REQUIRED ACTION
Reproduce the lentil soup recipe below word for word, from "- Naturally gluten" to "legumes even more!".

EXTRACT PROVIDED

Can you tell I’m not a fan of the cold? One thing that makes the darker months more bearable is filling up your house with the smell of a simmering soup.
I absolutely love lentils and one of my favorite things to do with them is make a lentil and vegetable soup. Lentils are full of protein, vitamins and minerals. They’re a super easy way to get protein as a vegan.
❤️ Why you'll love this lentil soup
- Healthy and full of fiber, protein and nutrients since it's packed with vegetables and lentils
- Makes an easy one pot weeknight dinner.
- Meal prep a big batch to have for lunch all week.
- Freezes well, so save any leftovers for a rainy day.
- Naturally gluten free, vegan and vegetarian
Fun fact, lentils are one of the oldest health foods and have been around since 8000 BC. They originated in the Middle East. Makes me love these little majestic legumes even more!
🧂 Ingredients
- Lentils - Brown or green lentils work best in this recipe. No need to pre soak them. If you use red lentils, the flavor and texture will change, since red lentils are a bit sweeter and don't take as much time to cook.
- Celery - make sure to chop them up to the same size as the carrots and potatoes, so you can easily get each different vegetable on your spoon at once.
- Potatoes - I like to peel them, because I don't like the texture of the peel, but feel free to keep them unpeeled.
- Onions and garlic
- Italian seasoning - instead of using a bunch of different seasonings, I like to get the Italian seasoning blend to make it easier.
- Vegetable broth or bouillon cubes
- Canned tomatoes - fire roasted tomatoes taste amazing in this recipe.
- Kale
- Carrots - peel then chop them up about the same size as the potatoes, and celery.
- Lemon - top with a squeeze of lemon to bring everything together. The acid from the lemon balances out all of the flavors
👩🍳 Expert tips
Chop up all of the vegetables about the same size. I like to be able to have multiple vegetables plus the lentils in one bite. If you chop anything too large, you might get a big mouthful of just carrot or potato
This recipe can be made in an instant pot or on the stove. Directions for both are in the recipe card below.
🔪 Directions
Make sure to scroll to the recipe card for full step-by-step instructions.
- Add oil to a large pot on medium heat, then sauté the onions.
- Add the chopped potato, carrots and celery. Sauté for 5 minutes.
- Add the chopped garlic and seasonings and sauté.

RECORD EXCERPTS
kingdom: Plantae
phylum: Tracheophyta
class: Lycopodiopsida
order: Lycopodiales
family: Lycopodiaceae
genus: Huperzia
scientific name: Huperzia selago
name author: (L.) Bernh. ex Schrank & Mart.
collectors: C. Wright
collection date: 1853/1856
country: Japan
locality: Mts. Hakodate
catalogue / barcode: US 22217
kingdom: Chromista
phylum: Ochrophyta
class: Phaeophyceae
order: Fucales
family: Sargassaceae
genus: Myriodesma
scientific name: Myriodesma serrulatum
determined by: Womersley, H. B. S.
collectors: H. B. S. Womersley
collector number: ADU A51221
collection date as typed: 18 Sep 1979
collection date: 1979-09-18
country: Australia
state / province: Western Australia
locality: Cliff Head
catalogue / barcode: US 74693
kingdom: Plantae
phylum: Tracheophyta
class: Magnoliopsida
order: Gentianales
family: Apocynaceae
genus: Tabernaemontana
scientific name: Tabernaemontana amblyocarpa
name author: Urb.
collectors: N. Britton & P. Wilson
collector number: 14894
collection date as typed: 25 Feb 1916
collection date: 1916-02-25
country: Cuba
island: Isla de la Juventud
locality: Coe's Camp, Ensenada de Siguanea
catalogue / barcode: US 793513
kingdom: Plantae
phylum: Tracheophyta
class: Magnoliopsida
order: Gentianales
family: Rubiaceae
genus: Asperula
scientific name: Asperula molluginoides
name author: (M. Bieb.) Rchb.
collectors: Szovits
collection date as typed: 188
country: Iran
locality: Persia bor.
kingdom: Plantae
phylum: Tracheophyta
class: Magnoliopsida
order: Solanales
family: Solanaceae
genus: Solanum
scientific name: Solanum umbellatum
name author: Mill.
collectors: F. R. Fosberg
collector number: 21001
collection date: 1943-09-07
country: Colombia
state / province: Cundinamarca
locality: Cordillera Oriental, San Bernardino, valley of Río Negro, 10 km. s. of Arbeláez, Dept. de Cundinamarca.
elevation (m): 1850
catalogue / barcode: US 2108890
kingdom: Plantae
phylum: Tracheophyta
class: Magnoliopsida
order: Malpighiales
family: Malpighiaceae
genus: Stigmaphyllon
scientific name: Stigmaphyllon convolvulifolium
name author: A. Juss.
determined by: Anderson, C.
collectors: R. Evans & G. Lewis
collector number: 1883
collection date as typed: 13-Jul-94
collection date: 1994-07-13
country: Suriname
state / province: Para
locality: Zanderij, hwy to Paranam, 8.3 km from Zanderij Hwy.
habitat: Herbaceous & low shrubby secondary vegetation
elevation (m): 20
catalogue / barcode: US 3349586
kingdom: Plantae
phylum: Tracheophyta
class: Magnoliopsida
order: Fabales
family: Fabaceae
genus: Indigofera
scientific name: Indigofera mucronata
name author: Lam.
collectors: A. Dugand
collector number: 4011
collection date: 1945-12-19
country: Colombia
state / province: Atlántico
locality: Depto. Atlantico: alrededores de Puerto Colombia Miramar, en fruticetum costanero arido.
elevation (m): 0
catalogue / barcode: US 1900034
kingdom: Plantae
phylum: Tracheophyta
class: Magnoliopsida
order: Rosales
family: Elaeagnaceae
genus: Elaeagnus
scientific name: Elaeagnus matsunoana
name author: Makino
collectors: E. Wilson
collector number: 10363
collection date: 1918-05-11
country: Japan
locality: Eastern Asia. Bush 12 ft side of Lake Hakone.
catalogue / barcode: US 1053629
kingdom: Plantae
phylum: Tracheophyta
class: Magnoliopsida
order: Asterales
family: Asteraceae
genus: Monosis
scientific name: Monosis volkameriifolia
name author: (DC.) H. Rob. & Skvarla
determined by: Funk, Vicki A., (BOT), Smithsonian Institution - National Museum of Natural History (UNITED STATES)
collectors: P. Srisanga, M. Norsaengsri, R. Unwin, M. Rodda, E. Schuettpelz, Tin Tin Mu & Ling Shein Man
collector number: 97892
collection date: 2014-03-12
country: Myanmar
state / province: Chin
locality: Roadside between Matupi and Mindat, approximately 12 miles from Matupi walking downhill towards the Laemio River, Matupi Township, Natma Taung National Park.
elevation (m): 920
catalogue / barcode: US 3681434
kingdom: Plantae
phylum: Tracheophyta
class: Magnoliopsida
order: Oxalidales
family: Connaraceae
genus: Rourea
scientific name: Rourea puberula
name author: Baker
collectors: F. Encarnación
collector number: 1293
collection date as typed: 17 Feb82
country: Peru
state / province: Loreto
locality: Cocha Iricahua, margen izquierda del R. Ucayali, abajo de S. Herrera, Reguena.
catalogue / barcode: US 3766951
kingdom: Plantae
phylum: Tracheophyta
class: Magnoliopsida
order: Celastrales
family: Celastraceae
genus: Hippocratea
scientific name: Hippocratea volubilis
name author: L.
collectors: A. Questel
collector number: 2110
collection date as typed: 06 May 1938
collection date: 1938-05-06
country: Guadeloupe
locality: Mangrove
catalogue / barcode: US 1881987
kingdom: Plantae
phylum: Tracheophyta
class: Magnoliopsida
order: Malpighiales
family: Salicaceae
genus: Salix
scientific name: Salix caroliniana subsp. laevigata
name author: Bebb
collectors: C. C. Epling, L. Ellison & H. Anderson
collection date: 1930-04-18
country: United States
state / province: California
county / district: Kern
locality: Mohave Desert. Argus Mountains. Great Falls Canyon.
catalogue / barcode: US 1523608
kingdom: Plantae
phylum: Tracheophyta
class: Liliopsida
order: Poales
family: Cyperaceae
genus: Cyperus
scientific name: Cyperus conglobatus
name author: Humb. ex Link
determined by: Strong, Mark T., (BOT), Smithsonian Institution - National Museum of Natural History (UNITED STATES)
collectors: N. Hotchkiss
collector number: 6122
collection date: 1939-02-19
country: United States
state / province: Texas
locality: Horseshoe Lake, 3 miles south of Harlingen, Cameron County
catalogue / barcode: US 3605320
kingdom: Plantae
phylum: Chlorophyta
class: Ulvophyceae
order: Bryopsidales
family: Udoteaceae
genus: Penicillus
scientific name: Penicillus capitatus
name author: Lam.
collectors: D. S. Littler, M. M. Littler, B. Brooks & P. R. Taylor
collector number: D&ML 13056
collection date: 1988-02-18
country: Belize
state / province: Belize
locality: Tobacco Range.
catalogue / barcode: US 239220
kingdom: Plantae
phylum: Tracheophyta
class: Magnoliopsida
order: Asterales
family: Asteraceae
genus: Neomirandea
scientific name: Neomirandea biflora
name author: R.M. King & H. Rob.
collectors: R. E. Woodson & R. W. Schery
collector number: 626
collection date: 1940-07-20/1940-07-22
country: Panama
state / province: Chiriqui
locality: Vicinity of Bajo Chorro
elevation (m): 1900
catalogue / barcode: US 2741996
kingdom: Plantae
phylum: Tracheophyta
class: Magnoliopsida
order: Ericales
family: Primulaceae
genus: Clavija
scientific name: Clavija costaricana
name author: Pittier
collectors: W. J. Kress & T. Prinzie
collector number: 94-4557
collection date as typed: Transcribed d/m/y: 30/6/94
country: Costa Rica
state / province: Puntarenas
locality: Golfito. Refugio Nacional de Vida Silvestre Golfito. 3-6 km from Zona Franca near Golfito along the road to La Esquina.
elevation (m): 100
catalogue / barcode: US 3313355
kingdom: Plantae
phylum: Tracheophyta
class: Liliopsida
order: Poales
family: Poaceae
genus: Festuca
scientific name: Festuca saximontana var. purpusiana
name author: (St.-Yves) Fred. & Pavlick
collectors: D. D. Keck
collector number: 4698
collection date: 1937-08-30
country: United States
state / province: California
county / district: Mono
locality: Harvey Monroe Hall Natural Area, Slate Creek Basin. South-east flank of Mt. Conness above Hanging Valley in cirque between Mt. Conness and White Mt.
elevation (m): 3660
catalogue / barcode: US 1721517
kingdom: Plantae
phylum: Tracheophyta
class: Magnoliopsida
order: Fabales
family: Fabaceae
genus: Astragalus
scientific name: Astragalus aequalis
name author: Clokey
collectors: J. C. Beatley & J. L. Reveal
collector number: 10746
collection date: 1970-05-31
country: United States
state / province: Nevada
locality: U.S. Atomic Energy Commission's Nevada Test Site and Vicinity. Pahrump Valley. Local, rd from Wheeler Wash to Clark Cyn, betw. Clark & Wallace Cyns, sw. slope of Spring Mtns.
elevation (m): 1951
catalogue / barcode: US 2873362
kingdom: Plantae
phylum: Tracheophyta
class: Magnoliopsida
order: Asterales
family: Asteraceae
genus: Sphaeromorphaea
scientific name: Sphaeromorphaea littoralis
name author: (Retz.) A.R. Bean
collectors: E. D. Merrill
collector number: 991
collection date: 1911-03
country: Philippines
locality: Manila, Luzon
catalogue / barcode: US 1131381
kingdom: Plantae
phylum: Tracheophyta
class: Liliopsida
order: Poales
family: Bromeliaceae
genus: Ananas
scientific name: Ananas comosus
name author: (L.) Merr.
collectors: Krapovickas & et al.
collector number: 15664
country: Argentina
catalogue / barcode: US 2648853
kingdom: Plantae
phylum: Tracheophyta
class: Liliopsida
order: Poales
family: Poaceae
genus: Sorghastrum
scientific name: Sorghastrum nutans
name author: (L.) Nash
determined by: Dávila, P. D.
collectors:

OUTPUT OF THE TASK
- Naturally gluten free, vegan and vegetarian
Fun fact, lentils are one of the oldest health foods and have been around since 8000 BC. They originated in the Middle East. Makes me love these little majestic legumes even more!